Aquí hay millones de trabajos

mal pagados hay muchísimo dinero

en otras cuentas

hay edificios nuevos cada semana

que atrapan a la gente detrás de cada puerta.

Si sueno triste es tal vez por la nostalgia del que extraña la patria, la familia y el

todo,

por el frío que entumece más los huesos cada año,

por la lista de las cosas por comprar que crece como niño bien alimentado,

por los problemas que cada día me visitan sin invitarlos.

Estoy bien, sobrevivo día a día arreglándomelas sola,

no sientas pena, viejita, aquí la vida es perfecta…»

           Esa combinación en la voz narrativa, la de «mujer puertorriqueña marcada por su isla patriarcal y ahora en el exilio», puede deprimirme a veces, pero también me construye. Me ayuda a aceptarme. A conocerme. Me acompaña. Me dice que debe haber una razón para haber nacido en una isla contagiada sin remedio de machismo, que controla a sus mujeres desde niñas. Que por algo caminamos por la isla con un blanco de tiro en el pecho, tanto así que esto que describo ya ha sido declarado «oficialmente» una emergencia nacional, lo cual no cambia nada, pero confirma el problema. No estamos locas.

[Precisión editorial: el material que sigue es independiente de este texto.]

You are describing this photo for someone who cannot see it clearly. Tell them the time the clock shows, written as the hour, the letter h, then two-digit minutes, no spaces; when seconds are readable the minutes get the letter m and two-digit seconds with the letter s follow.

          Hay una cosa más que Johanny Vázquez Paz logra con su poesía: me obliga a revisar mi visión del amor al «enemigo» y hasta mi heterosexualidad. Separa a hombre de machos y me dice que no tengo que vivir en guerra. Esto lo hace en todos sus libros, pero primordialmente en Querido Voyeur (Torremozas, 2012), al que pertenecen estas líneas del poema «Habitante en tus manos»:

«Voy a tirarme al mar para que traces mi espalda en tu lienzo. El cuerpo entero meteré en su boca. De cabeza entraré con los ojos abiertos. Dejaré que la ola desahogue su odio».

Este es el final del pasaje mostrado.